--- Materials provided ---

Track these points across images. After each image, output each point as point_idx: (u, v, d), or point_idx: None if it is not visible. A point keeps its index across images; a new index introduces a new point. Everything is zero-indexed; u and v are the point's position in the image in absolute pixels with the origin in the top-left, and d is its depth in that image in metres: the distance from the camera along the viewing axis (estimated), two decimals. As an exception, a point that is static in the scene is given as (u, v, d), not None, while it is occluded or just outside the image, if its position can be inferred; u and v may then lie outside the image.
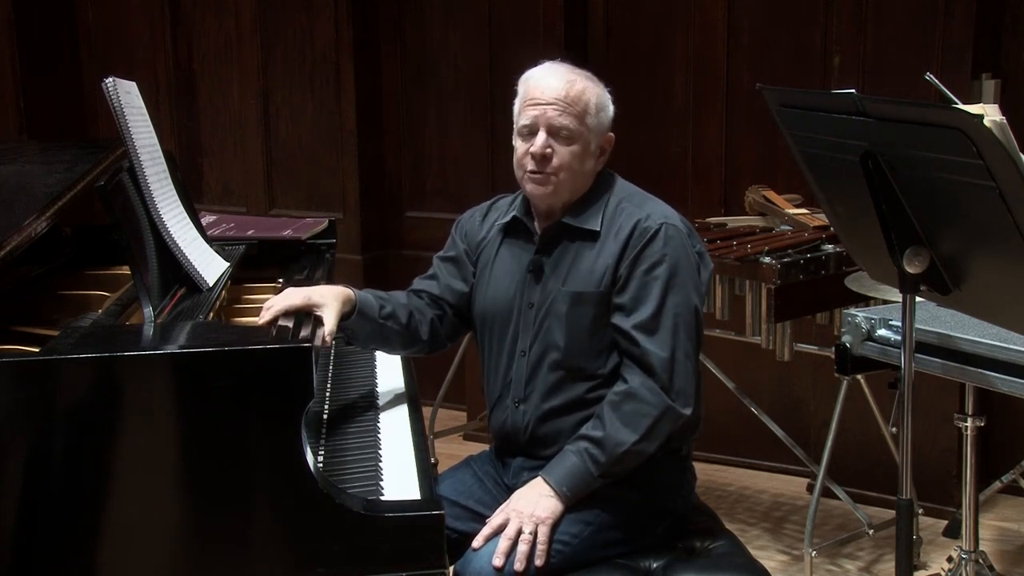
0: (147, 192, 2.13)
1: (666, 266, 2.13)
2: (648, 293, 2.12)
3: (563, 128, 2.15)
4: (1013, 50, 3.56)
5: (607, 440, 2.07)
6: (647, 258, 2.13)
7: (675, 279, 2.13)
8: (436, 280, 2.38)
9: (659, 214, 2.18)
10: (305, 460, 1.69)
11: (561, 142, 2.15)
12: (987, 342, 2.24)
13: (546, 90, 2.16)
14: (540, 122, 2.15)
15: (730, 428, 3.96)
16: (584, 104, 2.16)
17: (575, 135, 2.16)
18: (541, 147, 2.15)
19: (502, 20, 4.25)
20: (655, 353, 2.10)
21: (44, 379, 1.65)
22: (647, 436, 2.08)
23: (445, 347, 2.42)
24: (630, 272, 2.14)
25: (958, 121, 1.57)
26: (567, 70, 2.20)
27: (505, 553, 2.02)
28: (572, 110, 2.15)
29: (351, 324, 2.23)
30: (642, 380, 2.10)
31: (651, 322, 2.11)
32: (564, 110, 2.15)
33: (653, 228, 2.14)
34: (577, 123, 2.15)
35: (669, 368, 2.10)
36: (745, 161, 3.97)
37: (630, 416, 2.08)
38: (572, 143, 2.16)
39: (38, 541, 1.66)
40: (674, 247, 2.14)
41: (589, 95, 2.18)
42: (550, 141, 2.15)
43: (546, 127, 2.15)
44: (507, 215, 2.32)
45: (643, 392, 2.09)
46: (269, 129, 4.73)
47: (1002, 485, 3.44)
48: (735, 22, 3.93)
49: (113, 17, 4.97)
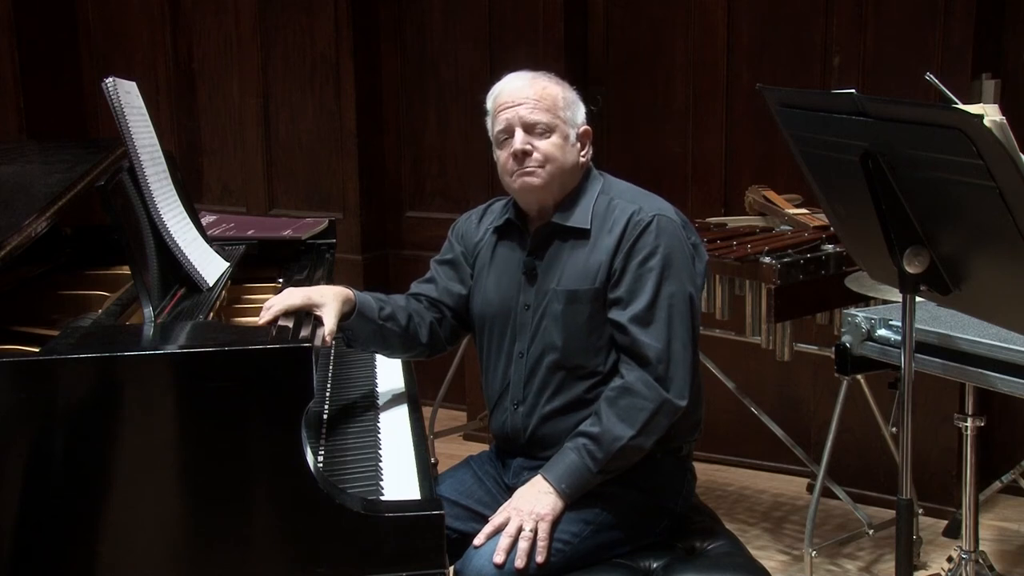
0: (147, 192, 2.13)
1: (660, 257, 2.13)
2: (642, 285, 2.13)
3: (538, 123, 2.18)
4: (1013, 50, 3.56)
5: (604, 436, 2.08)
6: (640, 250, 2.14)
7: (669, 270, 2.14)
8: (434, 283, 2.38)
9: (652, 207, 2.19)
10: (305, 460, 1.69)
11: (538, 137, 2.18)
12: (987, 342, 2.25)
13: (513, 93, 2.21)
14: (515, 122, 2.19)
15: (730, 428, 3.96)
16: (552, 98, 2.20)
17: (551, 127, 2.19)
18: (522, 142, 2.18)
19: (502, 20, 4.25)
20: (650, 344, 2.10)
21: (44, 379, 1.65)
22: (644, 430, 2.08)
23: (445, 350, 2.42)
24: (624, 265, 2.15)
25: (958, 121, 1.57)
26: (528, 73, 2.25)
27: (506, 550, 2.02)
28: (542, 105, 2.19)
29: (351, 325, 2.23)
30: (638, 374, 2.10)
31: (646, 314, 2.12)
32: (535, 106, 2.19)
33: (646, 220, 2.16)
34: (550, 116, 2.19)
35: (665, 359, 2.10)
36: (745, 161, 3.97)
37: (626, 411, 2.08)
38: (550, 134, 2.19)
39: (38, 541, 1.66)
40: (667, 238, 2.15)
41: (554, 90, 2.22)
42: (528, 138, 2.18)
43: (521, 125, 2.19)
44: (501, 218, 2.33)
45: (639, 386, 2.09)
46: (269, 129, 4.73)
47: (1002, 485, 3.44)
48: (735, 22, 3.93)
49: (113, 17, 4.97)
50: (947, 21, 3.41)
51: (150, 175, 2.16)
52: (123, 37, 4.97)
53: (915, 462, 2.02)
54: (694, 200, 4.01)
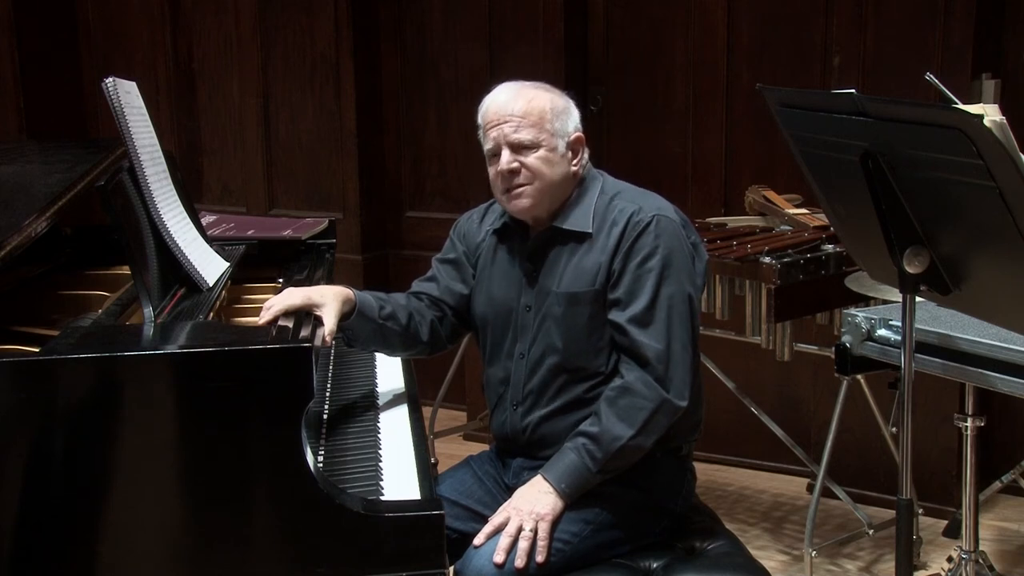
0: (147, 192, 2.13)
1: (659, 257, 2.13)
2: (642, 286, 2.12)
3: (522, 141, 2.16)
4: (1013, 50, 3.56)
5: (603, 435, 2.08)
6: (639, 250, 2.14)
7: (668, 270, 2.13)
8: (435, 282, 2.38)
9: (652, 206, 2.18)
10: (305, 460, 1.69)
11: (525, 154, 2.17)
12: (987, 342, 2.25)
13: (498, 110, 2.19)
14: (500, 141, 2.18)
15: (730, 428, 3.96)
16: (538, 112, 2.18)
17: (537, 143, 2.17)
18: (507, 163, 2.17)
19: (502, 20, 4.25)
20: (650, 345, 2.10)
21: (44, 379, 1.65)
22: (643, 430, 2.08)
23: (445, 348, 2.42)
24: (623, 266, 2.14)
25: (958, 121, 1.57)
26: (516, 85, 2.23)
27: (506, 550, 2.02)
28: (527, 121, 2.17)
29: (351, 324, 2.23)
30: (638, 374, 2.10)
31: (645, 314, 2.12)
32: (519, 124, 2.16)
33: (645, 220, 2.15)
34: (536, 132, 2.17)
35: (665, 359, 2.10)
36: (745, 161, 3.97)
37: (626, 410, 2.08)
38: (537, 150, 2.17)
39: (38, 541, 1.66)
40: (667, 238, 2.14)
41: (541, 102, 2.19)
42: (514, 156, 2.17)
43: (507, 144, 2.17)
44: (501, 219, 2.32)
45: (638, 386, 2.09)
46: (269, 129, 4.73)
47: (1002, 485, 3.44)
48: (735, 22, 3.93)
49: (113, 17, 4.97)
50: (947, 21, 3.41)
51: (150, 175, 2.16)
52: (123, 37, 4.97)
53: (915, 462, 2.02)
54: (694, 200, 4.01)
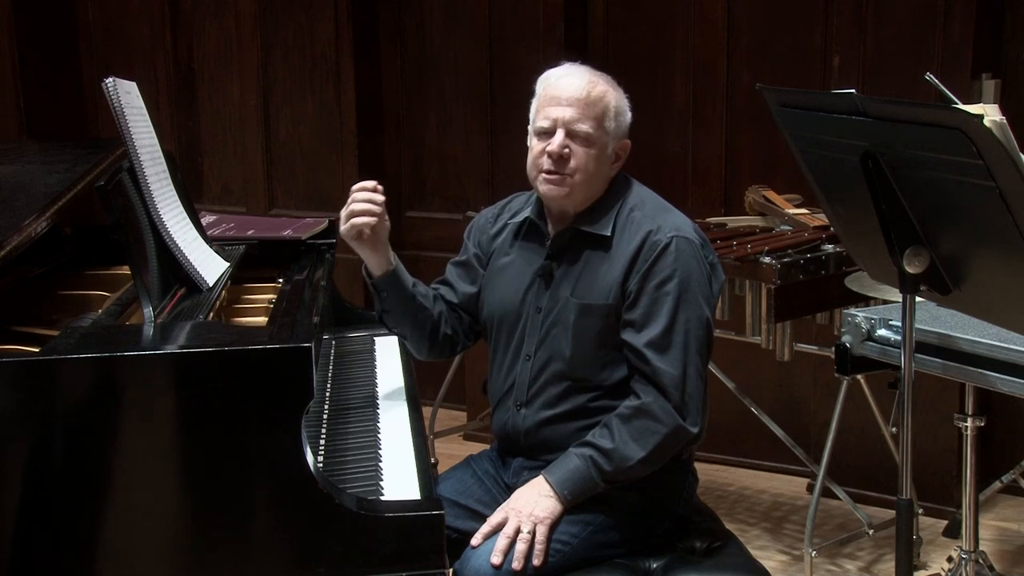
0: (147, 192, 2.13)
1: (677, 281, 2.10)
2: (659, 309, 2.10)
3: (581, 131, 2.13)
4: (1013, 50, 3.56)
5: (615, 452, 2.06)
6: (657, 273, 2.10)
7: (686, 294, 2.10)
8: (449, 286, 2.39)
9: (670, 226, 2.14)
10: (305, 460, 1.69)
11: (578, 143, 2.13)
12: (987, 342, 2.25)
13: (566, 91, 2.14)
14: (559, 123, 2.13)
15: (730, 428, 3.95)
16: (603, 107, 2.15)
17: (592, 138, 2.13)
18: (559, 146, 2.12)
19: (502, 20, 4.25)
20: (667, 372, 2.08)
21: (44, 379, 1.65)
22: (654, 454, 2.07)
23: (466, 347, 2.42)
24: (640, 287, 2.11)
25: (958, 121, 1.57)
26: (588, 72, 2.19)
27: (503, 551, 2.02)
28: (591, 112, 2.13)
29: (386, 283, 2.25)
30: (655, 398, 2.08)
31: (662, 339, 2.09)
32: (584, 112, 2.13)
33: (663, 242, 2.11)
34: (595, 126, 2.13)
35: (681, 386, 2.08)
36: (745, 161, 3.97)
37: (640, 432, 2.07)
38: (589, 146, 2.13)
39: (38, 541, 1.66)
40: (684, 261, 2.11)
41: (609, 99, 2.16)
42: (567, 142, 2.13)
43: (564, 128, 2.13)
44: (520, 215, 2.31)
45: (655, 409, 2.07)
46: (269, 129, 4.73)
47: (1002, 485, 3.44)
48: (735, 22, 3.93)
49: (113, 17, 4.98)
50: (947, 21, 3.41)
51: (150, 175, 2.15)
52: (123, 37, 4.97)
53: (915, 462, 2.02)
54: (694, 200, 4.01)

---

About this exercise | Once the images are set aside, retype all of the material above exactly.

Exercise solution |
Track these points across images. After each image, output each point as point_idx: (u, v, d), or point_idx: None if it is not visible. A point keeps its index across images; a new index introduces a new point. Everything is zero-indexed; u and v are the point's position in the image in absolute pixels with the origin in the top-left, and d is its depth in that image in metres: the distance from the camera along the viewing axis (estimated), two decimals. As an exception, a point that is static in the scene is given as (u, v, d), not None, while it is occluded or just outside the image, if its position can be inferred; u and v may then lie outside the image.
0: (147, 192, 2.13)
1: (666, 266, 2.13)
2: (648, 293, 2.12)
3: (563, 128, 2.15)
4: (1013, 50, 3.56)
5: (607, 440, 2.07)
6: (647, 258, 2.13)
7: (675, 279, 2.13)
8: (436, 280, 2.38)
9: (659, 214, 2.18)
10: (305, 460, 1.69)
11: (561, 142, 2.15)
12: (987, 342, 2.24)
13: (546, 90, 2.16)
14: (540, 122, 2.15)
15: (730, 428, 3.96)
16: (584, 104, 2.16)
17: (575, 135, 2.16)
18: (541, 147, 2.15)
19: (502, 20, 4.25)
20: (655, 353, 2.10)
21: (44, 379, 1.65)
22: (647, 436, 2.08)
23: (445, 347, 2.42)
24: (630, 272, 2.14)
25: (958, 121, 1.57)
26: (567, 70, 2.20)
27: (505, 553, 2.02)
28: (572, 110, 2.15)
29: (351, 324, 2.23)
30: (642, 380, 2.10)
31: (651, 322, 2.11)
32: (564, 110, 2.15)
33: (653, 228, 2.14)
34: (577, 123, 2.15)
35: (669, 368, 2.10)
36: (745, 161, 3.97)
37: (630, 416, 2.08)
38: (572, 143, 2.16)
39: (38, 541, 1.66)
40: (674, 247, 2.14)
41: (589, 95, 2.18)
42: (550, 141, 2.15)
43: (546, 127, 2.15)
44: (507, 215, 2.32)
45: (643, 392, 2.09)
46: (269, 129, 4.73)
47: (1002, 485, 3.44)
48: (735, 22, 3.93)
49: (113, 17, 4.97)
0: (147, 192, 2.13)
1: (660, 257, 2.13)
2: (642, 285, 2.13)
3: (538, 123, 2.18)
4: (1013, 50, 3.56)
5: (604, 436, 2.08)
6: (640, 250, 2.14)
7: (669, 270, 2.14)
8: (434, 283, 2.38)
9: (652, 207, 2.19)
10: (305, 460, 1.69)
11: (538, 137, 2.18)
12: (987, 342, 2.25)
13: (513, 93, 2.21)
14: (515, 122, 2.19)
15: (730, 428, 3.96)
16: (552, 98, 2.20)
17: (551, 127, 2.19)
18: (522, 142, 2.18)
19: (502, 20, 4.25)
20: (650, 344, 2.10)
21: (44, 379, 1.65)
22: (644, 430, 2.08)
23: (445, 350, 2.42)
24: (624, 265, 2.15)
25: (958, 121, 1.57)
26: (528, 73, 2.25)
27: (506, 550, 2.02)
28: (542, 105, 2.19)
29: (351, 325, 2.23)
30: (638, 374, 2.10)
31: (646, 314, 2.12)
32: (535, 106, 2.19)
33: (646, 220, 2.16)
34: (550, 116, 2.19)
35: (665, 359, 2.10)
36: (745, 161, 3.97)
37: (626, 411, 2.08)
38: (550, 134, 2.19)
39: (38, 541, 1.66)
40: (667, 238, 2.15)
41: (554, 90, 2.22)
42: (528, 138, 2.18)
43: (521, 125, 2.19)
44: (501, 218, 2.33)
45: (639, 386, 2.09)
46: (269, 129, 4.73)
47: (1002, 485, 3.44)
48: (735, 22, 3.93)
49: (113, 17, 4.97)
50: (947, 21, 3.41)
51: (150, 175, 2.16)
52: (123, 37, 4.97)
53: (915, 462, 2.02)
54: (694, 200, 4.01)
0: (147, 192, 2.13)
1: (659, 257, 2.13)
2: (642, 286, 2.12)
3: (522, 141, 2.16)
4: (1013, 50, 3.56)
5: (603, 435, 2.08)
6: (639, 250, 2.14)
7: (668, 270, 2.13)
8: (435, 282, 2.38)
9: (652, 206, 2.18)
10: (305, 460, 1.69)
11: (525, 154, 2.17)
12: (987, 342, 2.25)
13: (498, 110, 2.19)
14: (500, 141, 2.18)
15: (730, 428, 3.96)
16: (538, 112, 2.18)
17: (537, 143, 2.17)
18: (507, 163, 2.17)
19: (502, 20, 4.25)
20: (650, 345, 2.10)
21: (44, 379, 1.65)
22: (643, 430, 2.08)
23: (445, 348, 2.42)
24: (623, 266, 2.14)
25: (958, 121, 1.57)
26: (516, 85, 2.23)
27: (506, 550, 2.02)
28: (527, 121, 2.17)
29: (351, 324, 2.23)
30: (638, 374, 2.10)
31: (645, 314, 2.12)
32: (519, 124, 2.16)
33: (645, 220, 2.15)
34: (536, 132, 2.17)
35: (665, 359, 2.10)
36: (745, 161, 3.97)
37: (626, 410, 2.08)
38: (537, 150, 2.17)
39: (38, 541, 1.66)
40: (667, 238, 2.14)
41: (541, 102, 2.19)
42: (514, 156, 2.17)
43: (507, 144, 2.17)
44: (501, 219, 2.32)
45: (638, 386, 2.09)
46: (269, 129, 4.73)
47: (1002, 485, 3.44)
48: (735, 22, 3.93)
49: (113, 17, 4.97)
50: (947, 21, 3.41)
51: (150, 175, 2.16)
52: (123, 37, 4.97)
53: (915, 462, 2.02)
54: (694, 200, 4.01)
0: (147, 192, 2.13)
1: (677, 281, 2.10)
2: (659, 309, 2.10)
3: (581, 131, 2.13)
4: (1013, 50, 3.56)
5: (615, 452, 2.06)
6: (657, 273, 2.10)
7: (686, 294, 2.10)
8: (449, 286, 2.39)
9: (670, 226, 2.14)
10: (305, 460, 1.69)
11: (578, 143, 2.13)
12: (987, 342, 2.25)
13: (566, 91, 2.14)
14: (559, 123, 2.13)
15: (730, 428, 3.95)
16: (603, 107, 2.15)
17: (592, 138, 2.13)
18: (559, 146, 2.12)
19: (502, 20, 4.25)
20: (667, 372, 2.08)
21: (44, 379, 1.65)
22: (654, 454, 2.07)
23: (466, 347, 2.42)
24: (640, 287, 2.11)
25: (958, 121, 1.57)
26: (588, 72, 2.19)
27: (503, 551, 2.02)
28: (591, 112, 2.13)
29: (386, 283, 2.25)
30: (655, 398, 2.08)
31: (662, 339, 2.09)
32: (584, 112, 2.13)
33: (663, 242, 2.11)
34: (595, 126, 2.13)
35: (681, 386, 2.08)
36: (745, 161, 3.97)
37: (640, 432, 2.07)
38: (589, 146, 2.13)
39: (38, 541, 1.66)
40: (684, 261, 2.11)
41: (609, 99, 2.16)
42: (567, 142, 2.13)
43: (564, 128, 2.13)
44: (520, 215, 2.31)
45: (655, 409, 2.07)
46: (269, 129, 4.73)
47: (1002, 485, 3.44)
48: (735, 22, 3.93)
49: (113, 17, 4.98)
50: (947, 21, 3.41)
51: (150, 175, 2.15)
52: (123, 37, 4.97)
53: (915, 462, 2.02)
54: (694, 200, 4.01)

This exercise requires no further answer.